Tasks
1 – Please decide whether each statement below agrees with the passage on the mnesia sticky lock problem. Answer yes or no for each and quote the deciding words from the passage.
(a) The problem is described as timing related and unlikely to reproduce.
(b) When the problem appears, node n2 hangs indefinitely.
(c) Monitoring the remote process is offered as one of the easiest solutions.
2 – In the passage on the mnesia sticky lock problem, what line does the patch for raising the chance of reproducing the problem add to mnesia_locker.erl?
Start of Passage provided
So problem is that transaction process sends messages to not-connected
node and awaits response which will never come.
One of the easiest solution is to monitor remote process, which
prevent this from happening.

Suggested patch is available at:

git fetch git://github.com/janchochol/otp.git sticky_lock_race

https://github.com/janchochol/otp/compare/erlang:maint...sticky_lock_race
https://github.com/janchochol/otp/compare/erlang:maint...sticky_lock_race.patch

You can try to reproduce the problem with following module:

--- BEGIN OF slock.erl ---
%% stick_lock problem reproducer
%%
%% To reproduce problem execute these commands in parallel:
%%
%% erl -sname n2@REDACTED -cookie slock -s slock n2
%% erl -sname n1@REDACTED -cookie slock -s slock n1
%%
%% Problem is timing related, so it has relatively low probability of
reproducing.
%% To increase probability use this patch:
%%
%% --- a/lib/mnesia/src/mnesia_locker.erl
%% +++ b/lib/mnesia/src/mnesia_locker.erl
%% @@ -663,6 +663,7 @@ mnesia_down(N, Pending) ->
%%             %% race with mnesia_tm's coordinator processes
%%             %% that may restart and acquire new locks.
%%             %% mnesia_monitor ensures the sync.
%% +           timer:sleep(1000),
%%             Pid ! {release_remote_non_pending, N, Pending}
%%      end.
%%
%%
%% When problem appears n1 node will hang indefinitely.
%% When problem is not present n1 will finish shortly after n2.

-module(slock).

-export([n1/0, n2/0]).
End of Passage provided
Start of Data section
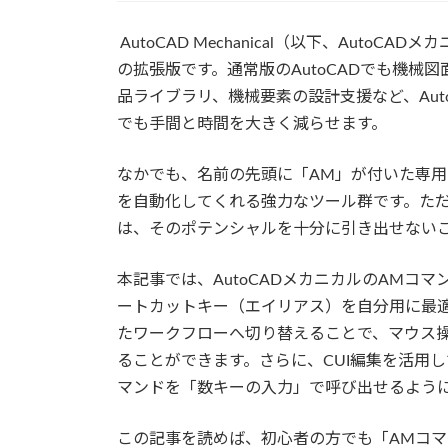
AutoCAD Mechanical（以下、Auto
の拡張版です。通常版のAutoCADでも機
品ライブラリ、機械要素の設計支援など、Au
でも手間と時間を大きく減らせます。
なかでも、名前の先頭に「AM」が付いた専用
を自動化してくれる強力なツール群です。た
は、そのポテンシャルを十分に引き出せない
本記事では、AutoCADメカニカルのAMコ
ートカットキー（エイリアス）を自分用に最
たワークフローへ切り替えることで、マウス
ることができます。さらに、CUI編集を活用
マンドを「数キーの入力」で呼び出せるよう
この記事を読めば、初心者の方でも「AMコ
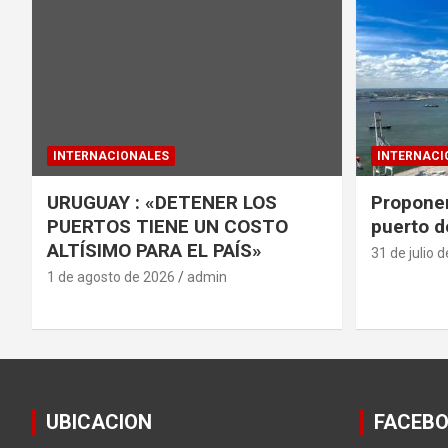
INTERNACIONALES
INTERNACI
URUGUAY : «DETENER LOS
Proponen
PUERTOS TIENE UN COSTO
puerto d
ALTÍSIMO PARA EL PAÍS»
31 de julio 
1 de agosto de 2026
admin
UBICACION
FACEB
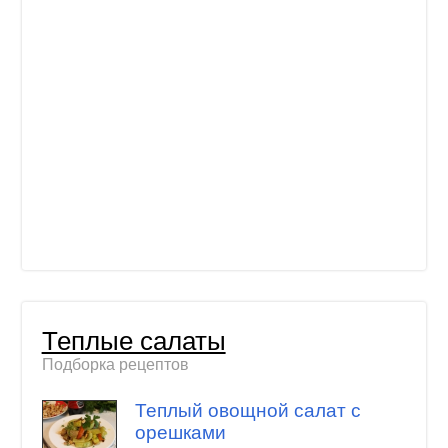
Теплые салаты
Подборка рецептов
Теплый овощной салат с
орешками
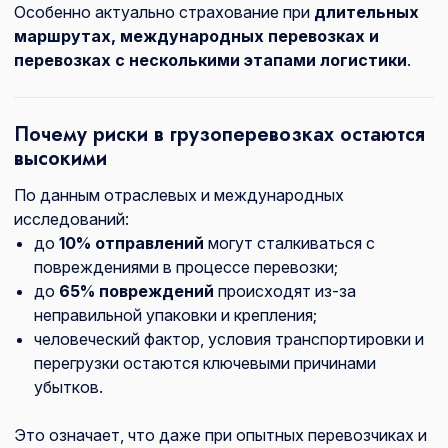
Особенно актуально страхование при
длительных
маршрутах, международных перевозках и
перевозках с несколькими этапами логистики
.
Почему риски в грузоперевозках остаются
высокими
По данным отраслевых и международных
исследований:
до
10% отправлений
могут сталкиваться с
повреждениями в процессе перевозки;
до
65% повреждений
происходят из-за
неправильной упаковки и крепления;
человеческий фактор, условия транспортировки и
перегрузки остаются ключевыми причинами
убытков.
Это означает, что даже при опытных перевозчиках и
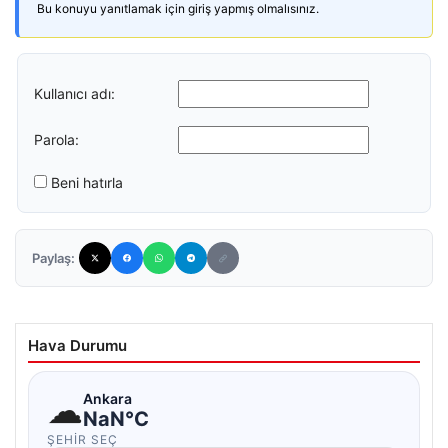
Bu konuyu yanıtlamak için giriş yapmış olmalısınız.
Kullanıcı adı:
Parola:
Beni hatırla
Paylaş:
Hava Durumu
☁
Ankara
NaN°C
ŞEHIR SEÇ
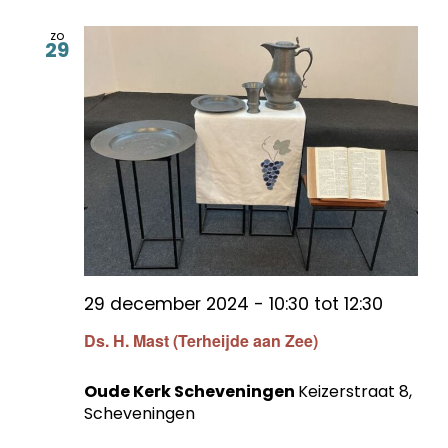
zo
29
29 december 2024 - 10:30
tot
12:30
Ds. H. Mast (Terheijde aan Zee)
Oude Kerk Scheveningen
Keizerstraat 8,
Scheveningen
End of Data section
Answers to each task
1 –
(a) Yes: "Problem is timing related, so it has relatively low probability of reproducing."
(b) No: "When problem appears n1 node will hang indefinitely."
(c) Yes: "One of the easiest solution is to monitor remote process"

2 – timer:sleep(1000),